There are some interesting and cool drum sounds, just as in sister instrument Drumaxx, but whereas that is a quirky drum machine playing a part in a broader sonic tapestry, Groove Machine is designed for producing entire grooves. Even when fully loaded with your own drum samples, the under-powered synths let Groove Machine down.
Groovy delights
The positives return, though, with Groove Machine's sequencer. The great strength of grooveboxes, be they hardware or software, has always been the speed with which you can build up patterns. They lend themselves to quick jams, and you owe it to yourself to try one at least once.
Groove Machine isn't the only game in town, of course, with alternatives ranging from mobile device apps to the Native Instruments powerhouse that is Maschine, but we do think that Image-Line's effort offers one of the best such sequencers we've used.
From simple touches such as loop-recording or overdubbing (depending on the order you hit play and record) to easy access of individual bars within each pattern using the step-keys, it just makes us want to create tunes.
We're happy with the MIDI and performance controls, too. It's incredibly easy to assign MIDI controllers to any performance parameter, and there are five assignable controls within the interface that can be assigned to as many parameters as you wish - and to a MIDI controller too, of course.
So what's missing? Well, one thing we'd like tosee would be a dedicated output section with metering and master effects.

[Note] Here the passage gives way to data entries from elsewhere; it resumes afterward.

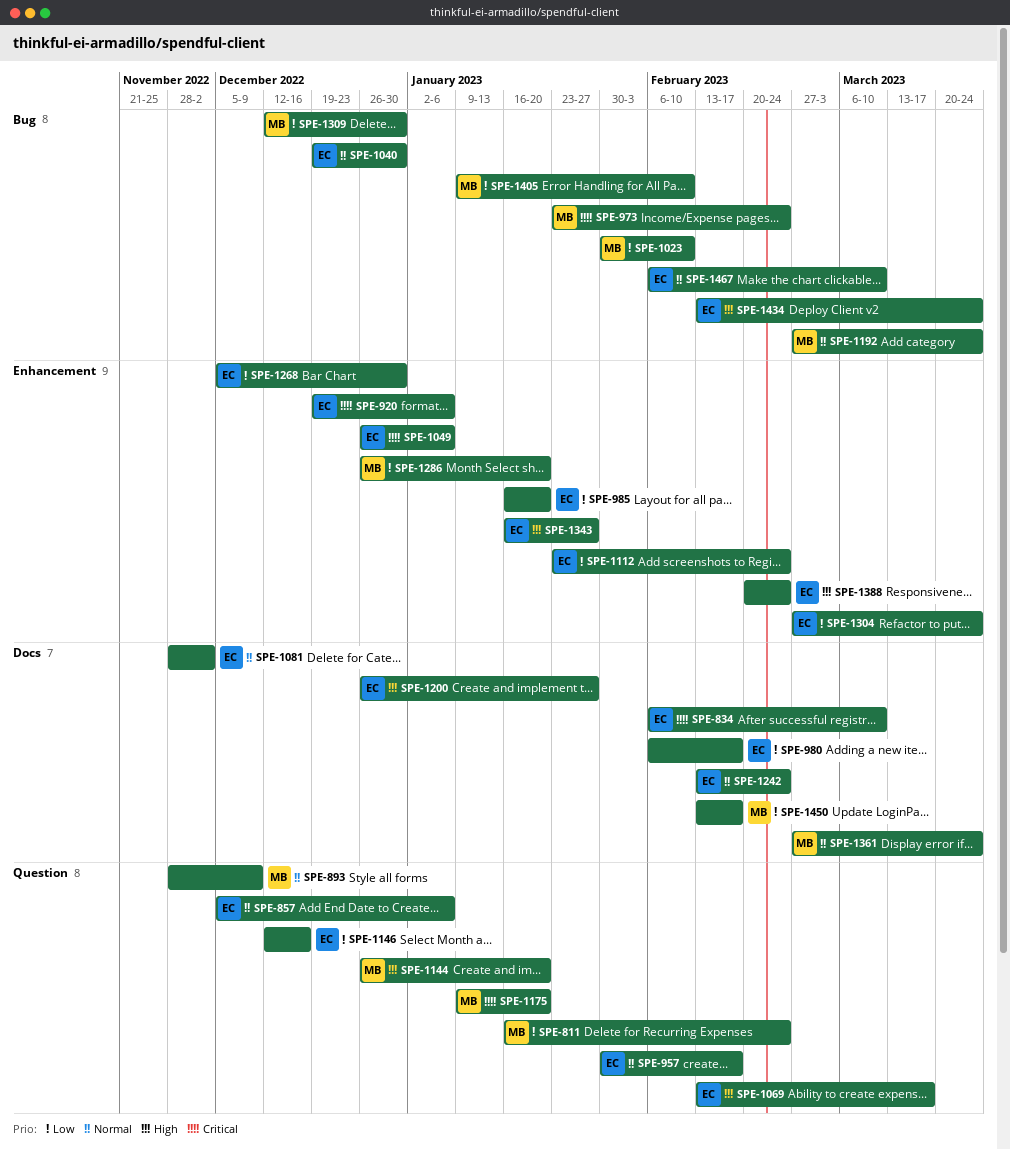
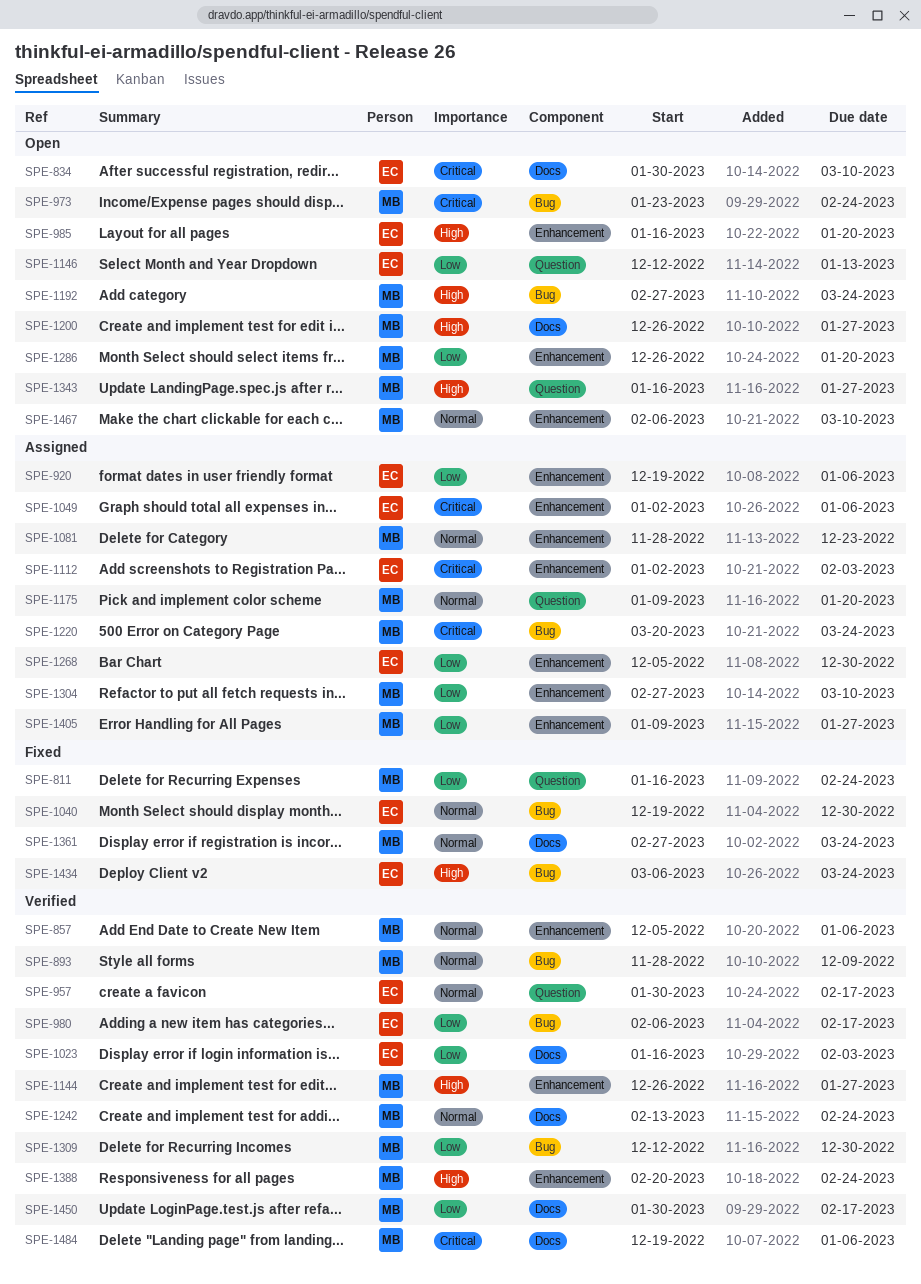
SPE-834, start: Feb 6 -> Jan 30
SPE-857, owner: EC -> MB
SPE-857, label: Question -> Enhancement
SPE-893, label: Question -> Bug
SPE-920, priority: Critical -> Low
SPE-980, label: Docs -> Bug
SPE-985, priority: Low -> High
SPE-1023, owner: MB -> EC
SPE-1023, label: Bug -> Docs
SPE-1023, start: Jan 30 -> Jan 16
SPE-1023, due: Feb 10 -> Feb 3
SPE-1049, start: Dec 26 -> Jan 2
SPE-1069: present -> none
SPE-1081, owner: EC -> MB
SPE-1081, label: Docs -> Enhancement
SPE-1081, due: Dec 2 -> Dec 23
SPE-1112, priority: Low -> Critical
SPE-1112, start: Jan 23 -> Jan 2
SPE-1112, due: Feb 24 -> Feb 3
SPE-1144, label: Question -> Enhancement
SPE-1144, due: Jan 20 -> Jan 27
SPE-1146, due: Dec 16 -> Jan 13
SPE-1175, priority: Critical -> Normal
SPE-1192, priority: Normal -> High
SPE-1200, owner: EC -> MB
SPE-1220: none -> present
SPE-1242, owner: EC -> MB
SPE-1304, owner: EC -> MB
SPE-1304, due: Mar 24 -> Mar 10
SPE-1343, owner: EC -> MB
SPE-1343, label: Enhancement -> Question
SPE-1388, owner: EC -> MB
SPE-1405, label: Bug -> Enhancement
SPE-1405, due: Feb 10 -> Jan 27
SPE-1434, start: Feb 13 -> Mar 6
SPE-1450, start: Feb 13 -> Jan 30
SPE-1467, owner: EC -> MB
SPE-1467, label: Bug -> Enhancement
SPE-1484: none -> present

Also, considering the fun and creativity to be had making grooves and the limitations of the onboard synths, it would be nice to be able to export MIDI files of the patterns you've made.
Not for everyone
Groove Machine is a very specialised tool. If you miss the grooveboxes of old and have had your nostalgia fuelled by one of the new breed of iOS emulations, then part of you will love it.
If you've never tried one before, you will have at least a couple of hours of fun with Groove Machine before you get tired of jammin' around.
However, we think that very few will actually have the inclination and patience to regularly make grooves in Groove Machine and then render the parts for use in their DAW. Plus, the unforgivable lack of MIDI file export means that you can't even build a groove and then easily export the riffs to play them back via more chunky-sounding synths.
The overall oomph-light sound of the plug-in means that we probably wouldn't want to take it out on the road as a standalone live proposition, either.
So, we'd say this definitely constitutes a try-before-you-buy situation. Some people will love Groove Machine (to a point, we include ourselves in this category); some people will dismiss it as a toy; and most will have a couple of hours of old-school groovebox fun and then never touch it again.
With a few nudges in the right direction, though, Image-Line could make this into a much more serious proposition - we look forward to seeing how it develops.